Similar techniques using light sources can be used to show - in a model situation - that the Sun is a star, and only appears much different (and brighter) because it is so much closer to Earth than other stars.  Place a bright torch or flashlight within 1 meter of an observer - say to show the "Sun" from Earth, then change the distance to 100 m (needing a large field - preferably at night) to see just a tiny point of light. The light source is the same, it's just observed from radically differing distances. The same applies to the Sun and other stars, they only appear to be different entities because the Sun is observed much closer than the other stars.
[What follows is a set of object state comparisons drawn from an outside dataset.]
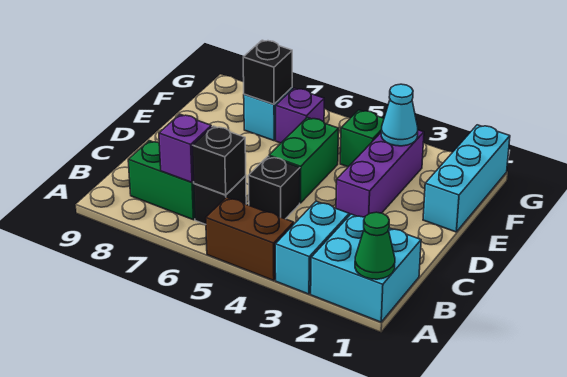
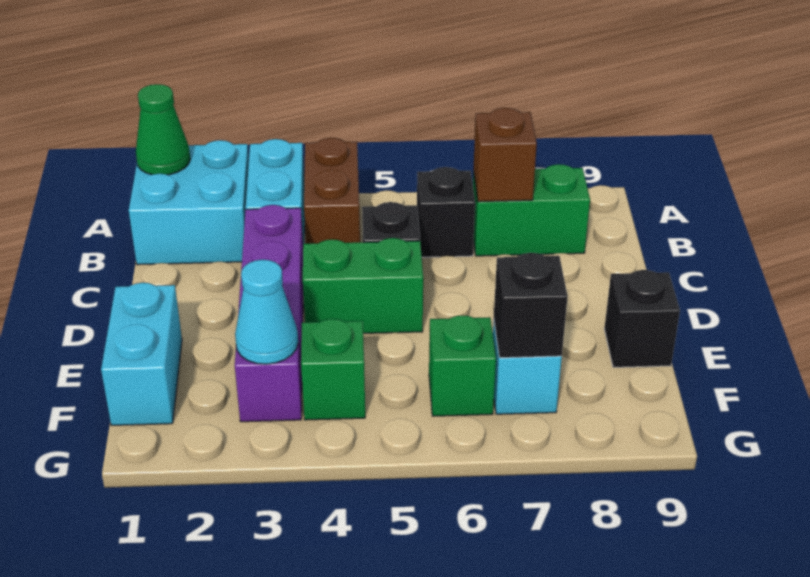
brown 1x2 brick [206,197,294,281] -> brown 1x2 brick turned to [304,138,360,244]
black 1x1 brick [192,126,246,195] -> black 1x1 brick moved to [604,270,680,367]
purple 1x1 brick [159,114,211,183] -> brown 1x1 brick [473,108,537,202]
purple 1x3 brick [336,130,424,217] -> purple 1x4 brick [235,205,303,422]
green 1x2 brick [269,117,339,203] -> green 1x2 brick turned to [303,238,423,333]
cyan 1x3 brick [423,125,510,232] -> cyan 1x2 brick [101,283,182,425]
purple 1x1 brick [276,88,324,143] -> green 1x1 brick [429,315,496,416]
While the challenge of dismissing false ideas is significant, the science educator also faces spurious "first amendment" arguments by state legislators, trying to dignify pseudo science in evolution and climate science. For example,  in South Dakota, supporters of SB 55 claimed the bill was necessary to "protect the academic freedom and free speech rights of teachers". A challenge by the National Committee Against Censorship (NCAC) pointed out that while teachers have the right to their own opinions they do not have any First Amendment right "to deviate from and possibly contradict professionally developed science standards adopted by state educators".   The argument led to the defeat of the bill.

Similarly, in Oklahoma, an anti-evolution legislator proposed a bill that would allow teachers to present alternatives to evolution such as creationism. Of course, creationism is not science in any manner, shape or form it is religious doctrine.  It is simply gussied up with scientific seeming terms. Creationists don't even provide their own tests for falsifying their own alleged theories! For example, the evolutionist provides a falsification test for his theory of common descent (i.e. that both Man and apes are descended from the same common ancestor) by using the cytochrome-c sequence, say as disclosed in chimps and humans, and asserting that beyond a certain (probability)  threshold the test fails.

This OK bill is now also under challenge by the NCAC.  Because of these contentious legal issues and states unwilling to accept standard science, Andrew Shtulman, in his book SceinceBlind, suggest evolutionary concepts need to be taught before high school using graspable charts.  E.g.

Diagram showing the putative evolution of late Devonian fish.

Let's agree it is by no means easy to dispel flawed notions of science based on intuition or religious belief, not to mention those interjected via misplaced state laws. The educator needs to realize it's a ceaseless struggle.  Research shows that even general lessons in critical thinking do not measurably improve performance on science tests. (Mostly because too many such tests are still based on content).  But never mind, they are still useful for engendering a citizenry capable of applying skepticism  to pseudo-scientific claims - especially the type that bombard us each and every day.